Many people associate accredited investors with hedge funds, but these investors have investment access to many other exotic and familiar unregistered investments, including:
  • Venture Capital
  • Alternative investments
  • Private equity funds
  • Real estate investment funds
  • Angel investments.
Accredited investor-only online crowdfunding sites like Yardstreet and EquityMultiple
Accredited investors can buy unregistered securities from these entities. Also known as private placements or Regulation D offerings, these unregistered securities come with only basic details and any additional information the issuing company is willing to share.

How to Become an Accredited Investor

You can become an accredited investor by getting screened and verified by the issuing company you plan to use for investing in private placements. Following SEC guidelines, the company (issuer) will take you through a screening process that usually starts with a questionnaire3. So, prepare to provide tax returns, a credit report verifying net worth, W-2 forms, professional certifications, financial statements, and other corroborating documents.

Can a Non-Accredited Investor Put Money in Startups?

An initial investor in a startup that reaches top-tier success can receive tremendous returns. You’ve probably heard or read about people who became wealthy by investing in a hit company early. However, the reality is most of these fortunate investors were already wealthy before the company took off — they just got wealthier.
Pre-IPO startup investments are generally not available to most investors. Although some new crowdfunding platforms like StartEngine allow almost all investors to invest in start-ups, the high risks and illiquid shares of public companies make angel investing better suited for accredited investors4.
Among the available options, accredited investors typically use venture capital (VC) firms or online marketplaces for private placement offerings. VC firms use accredited investors to provide money to a VC fund that invests in a group of startups. If you become an accredited investor who buys into a VC fund, be prepared to let your money sit for an extended time.
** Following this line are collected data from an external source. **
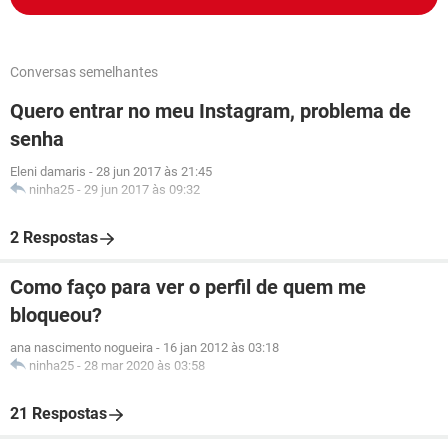
Conversas semelhantes
Quero entrar no meu Instagram, problema de
senha
Eleni damaris
-
28 jun 2017 às 21:45
ninha25
-
29 jun 2017 às 09:32
2 Respostas
Como faço para ver o perfil de quem me
bloqueou?
ana nascimento nogueira
-
16 jan 2012 às 03:18
ninha25
-
28 mar 2020 às 03:58
21 Respostas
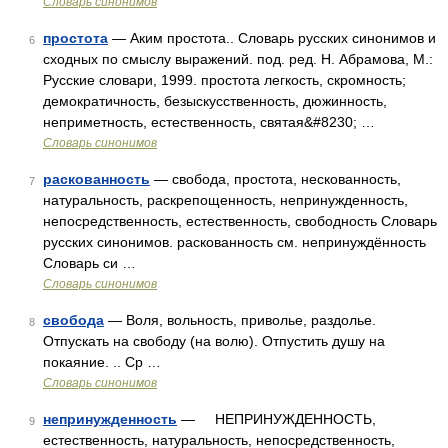
Словарь синонимов
простота
— Аким простота.. Словарь русских синонимов и
6
сходных по смыслу выражений. под. ред. Н. Абрамова, М.:
Русские словари, 1999. простота легкость, скромность;
демократичность, безыскусственность, дюжинность,
неприметность, естественность, святая&#8230; …
Словарь синонимов
раскованность
— свобода, простота, нескованность,
7
натуральность, раскрепощенность, непринужденность,
непосредственность, естественность, свободность Словарь
русских синонимов. раскованность см. непринуждённость
Словарь си …
Словарь синонимов
свобода
— Воля, вольность, приволье, раздолье.
8
Отпускать на свободу (на волю). Отпустить душу на
покаяние. .. Ср …
Словарь синонимов
непринужденность
— НЕПРИНУЖДЕННОСТЬ,
9
естественность, натуральность, непосредственность,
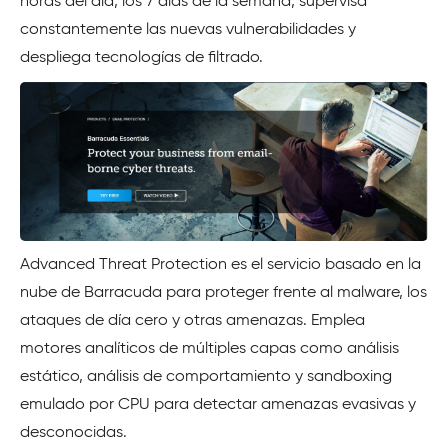
horas del día, los 7 días de la semana, supervisa
constantemente las nuevas vulnerabilidades y
despliega tecnologías de filtrado.
Advanced Threat Protection es el servicio basado en la
nube de Barracuda para proteger frente al malware, los
ataques de día cero y otras amenazas. Emplea
motores analíticos de múltiples capas como análisis
estático, análisis de comportamiento y sandboxing
emulado por CPU para detectar amenazas evasivas y
desconocidas.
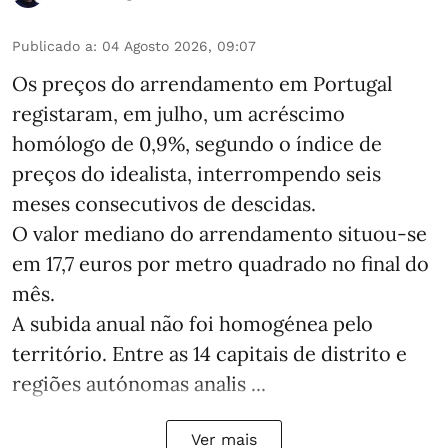
Publicado a
:
04 Agosto 2026, 09:07
Os preços do arrendamento em Portugal
registaram, em julho, um acréscimo
homólogo de 0,9%, segundo o índice de
preços do idealista, interrompendo seis
meses consecutivos de descidas.
O valor mediano do arrendamento situou‑se
em 17,7 euros por metro quadrado no final do
mês.
A subida anual não foi homogénea pelo
território. Entre as 14 capitais de distrito e
regiões autónomas analis ...
Ver mais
What Can Accredited Investor Status Mean for You?

You may already get good returns on your traditional stock and bond investments. And you may forget about investing any other way during a bull market. However, as an accredited investor, you get exposure to countless investment opportunities that can add diversification to your investment portfolio along with potentially higher returns. You can also take advantage of the expert investment strategies of hedge fund managers and alternative investment firms.
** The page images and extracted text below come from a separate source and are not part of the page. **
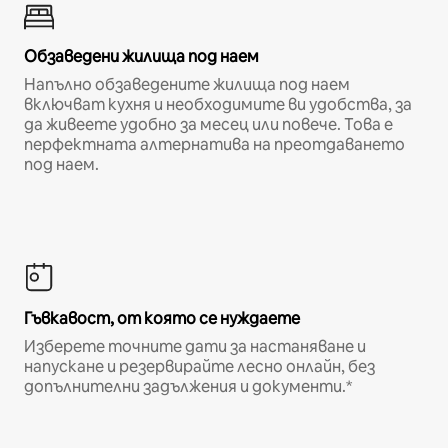
Обзаведени жилища под наем
Напълно обзаведените жилища под наем
включват кухня и необходимите ви удобства, за
да живеете удобно за месец или повече. Това е
перфектната алтернатива на преотдаването
под наем.
Гъвкавост, от която се нуждаете
Изберете точните дати за настаняване и
напускане и резервирайте лесно онлайн, без
допълнителни задължения и документи.*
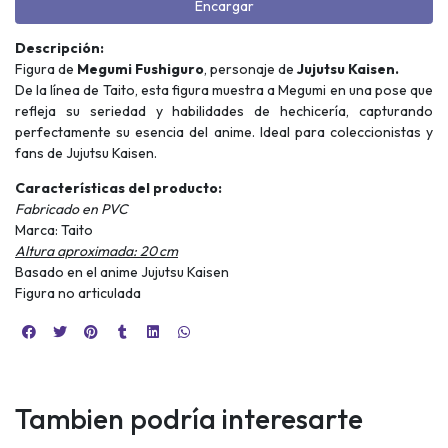
Encargar
Descripción:
Figura de
Megumi Fushiguro
, personaje de
Jujutsu Kaisen.
De la línea de Taito, esta figura muestra a Megumi en una pose que
refleja su seriedad y habilidades de hechicería, capturando
perfectamente su esencia del anime. Ideal para coleccionistas y
fans de Jujutsu Kaisen.
Características del producto:
Fabricado en PVC
Marca: Taito
Altura aproximada: 20 cm
Basado en el anime Jujutsu Kaisen
Figura no articulada
Tambien podría interesarte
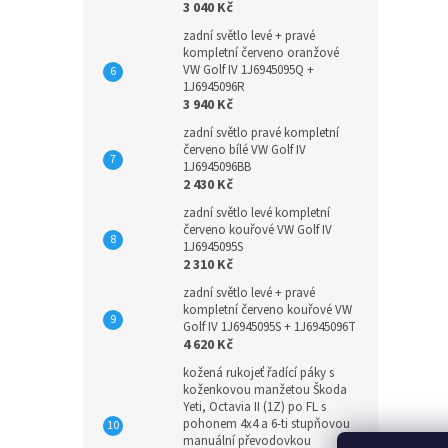
3 040 Kč
zadní světlo levé + pravé
kompletní červeno oranžové
VW Golf IV 1J6945095Q +
1J6945096R
3 940 Kč
zadní světlo pravé kompletní
červeno bílé VW Golf IV
1J6945096BB
2 430 Kč
zadní světlo levé kompletní
červeno kouřové VW Golf IV
1J6945095S
2 310 Kč
zadní světlo levé + pravé
kompletní červeno kouřové VW
Golf IV 1J6945095S + 1J6945096T
4 620 Kč
kožená rukojeť řadící páky s
koženkovou manžetou Škoda
Yeti, Octavia II (1Z) po FL s
pohonem 4x4 a 6-ti stupňovou
manuální převodovkou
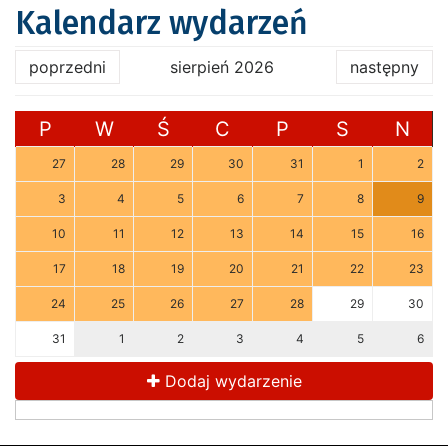
Kalendarz wydarzeń
poprzedni
sierpień 2026
następny
P
W
Ś
C
P
S
N
27
28
29
30
31
1
2
3
4
5
6
7
8
9
10
11
12
13
14
15
16
17
18
19
20
21
22
23
24
25
26
27
28
29
30
31
1
2
3
4
5
6
Dodaj wydarzenie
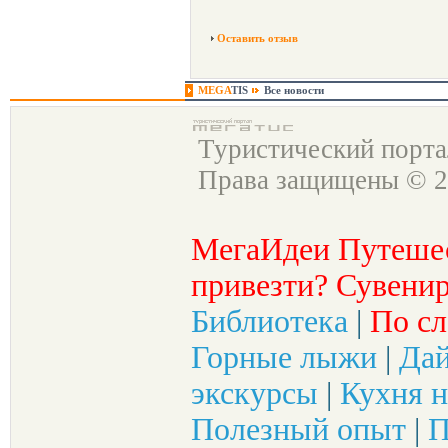
Оставить отзыв
MEGA
TIS
Все новости
Туристический порт
Права защищены © 2
МегаИдеи Путеше
привезти? Сувенир
Библиотека
|
По сл
Горные лыжи
|
Да
экскурсы
|
Кухня н
Полезный опыт
|
П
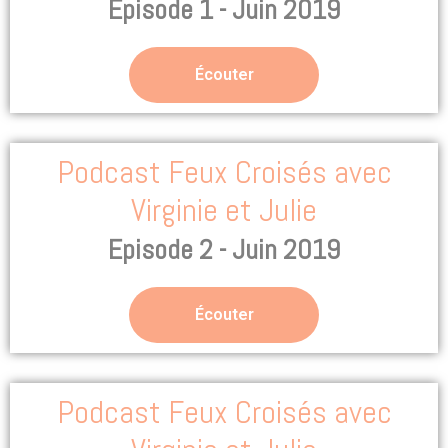
Episode 1 - Juin 2019
Écouter
Podcast Feux Croisés avec
Virginie et Julie
Episode 2 - Juin 2019
Écouter
Podcast Feux Croisés avec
How do you prove you are an accredited investor?

You can prove you are an accredited investor by going through a screening and verification process with your issuing company. During the verification process, you must present documents that can prove your qualifications, including tax returns, a declaration of facts from your accountant, IRS forms, credit reports, proof of ownership, or other relevant documents.

How long does it take to become an accredited investor?

Since the verifying process is the responsibility of the issuing company, there is no uniform waiting period to become an accredited investor. Every issuing company has its unique rules. But you can become an active accredited investor once you complete the firm’s verifying process.

What qualifies as an accredited investor?

According to the Security and Exchange Commission (SEC), an accredited investor has a gross income of over $200,000 in each of the past two years or $300,000 in a joint relationship. Also, an accredited investor can be a person with a $1 million net worth or a professional with Series 7, 65, or 82 licenses 1. Your net worth must exclude the value of your home.